Il coronavirus nCoV-2019 sembra essere meno aggressivo? Il merito è da attribuirsi all’uso della mascherine. Questo è quanto sostenuto da un gruppo di accademici in una pubblicazione su “The New England Journal of Medicine”, una delle riviste scientifiche più autorevoli al mondo.
La teoria avanzata, seppur estremamente convincente, è ancora da confermare. L’utilizzo di mascherine o altri dispositivi di barriera su ampia scala avrebbe aiutato a ridurre la gravità dei sintomi permettendo a molte persone contagiate di essere asintomatiche.
Se questa ipotesi fosse confermata, si potrebbe supporre che le mascherine abbiano attuato una sorta di “variolizzazione” nei soggetti che le indossano.
Che cos’è la variolizzazione?
La variolizzazione o vaiolizzazione era un metodo di protezione dal vaiolo, adoperato prima della vaccinazione jenneriana, consistente nell’inoculare, nel soggetto da immunizzare, del materiale prelevato da lesioni vaiolose o dalle croste di pazienti non gravi.

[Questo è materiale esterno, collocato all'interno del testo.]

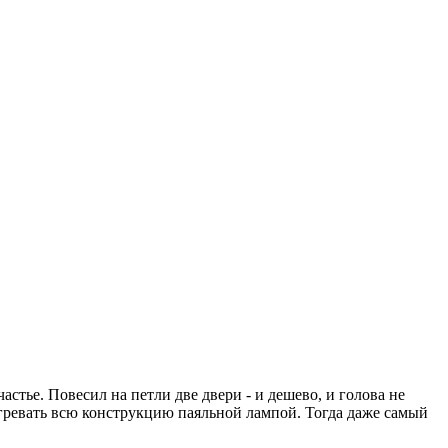
стье. Повесил на петли две двери - и дешево, и голова не
тогревать всю конструкцию паяльной лампой. Тогда даже самый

Questo potrebbe aver generato una sorta di immunità in grado di rallentare la diffusione del virus negli Stati Uniti e nel resto del mondo.
Sempre più risultati ottenuti nel corso di svariate ricerche suggeriscono come la carica virale alla quale una persona sana sia esposta determini la gravità del quadro clinico.
Un ampio studio pubblicato su Lancet nel mese scorso ha dimostrato come la carica virale riscontrata al momento della prima diagnosi fosse un indicatore di mortalità indipendente nei soggetti ospedalizzati.
Indossare la mascherina potrebbe perciò ridurre la dose infettiva alla quale si espone chi la indossa. Di conseguenza, l’impatto della malattia, grazie ad una parziale opera di filtraggio dei droplets che contengono il virus, sarebbe minore.
Se questa teoria fosse confermata da ulteriori evidenze, l’utilizzo della mascherina su scala mondiale risulterebbe fondamentale per evitare le migliaia di decessi e altrettanti pazienti ricoverati in condizioni critiche nelle terapie intensive.
Anche nei pazienti asintomatici infatti, è emerso come ci possa essere un’importante risposta immunitaria.
Secondo gli scienziati, ogni strategia adottata dai servizi sanitari nazionali in grado di ridurre la gravità dell’infezione, dovrebbe essere incentivata a livello globale.
Ecco perché anche una ridotta carica virale può essere in grado di indurre una risposta immunitaria, proprio come se assumessimo una dose di un vaccino.
Mentre questa ipotesi, come già detto, necessita di ulteriori studi clinici per essere confermata, gli esperimenti sui criceti cinesi da laboratorio suggeriscono una correlazione diretta tra dose e quadro clinico.
I criceti esposti al nCoV-2019 durante i test, qualora fossero protetti da una barriera realizzata dello stesso materiale delle mascherine chirurgiche, manifestavano molte meno infezioni rispetto alle cavie esposte direttamente all’agente patogeno. Gli animali che contravene il virus manifestavano quadri clinici molto meno gravi rispetto a chi non utilizzava alcuna barriera.
Anche nel caso dell’epidemia di Coronavirus che ha interessato una nave da crociera argentina è emerso come l’uso di filtranti facciale N95 abbia generato nell’81% dei positivazziti, assenza completa di sintomi. Nelle precedenti epidemia a bordo di navi, nei primi mesi dell’anno 2020, il tasso di asintomatici si è attestato al 20%. In questi casi non erano disponibili a bordo i dispositivi di protezione individuale idonei ad evitare la diffusione del contagio.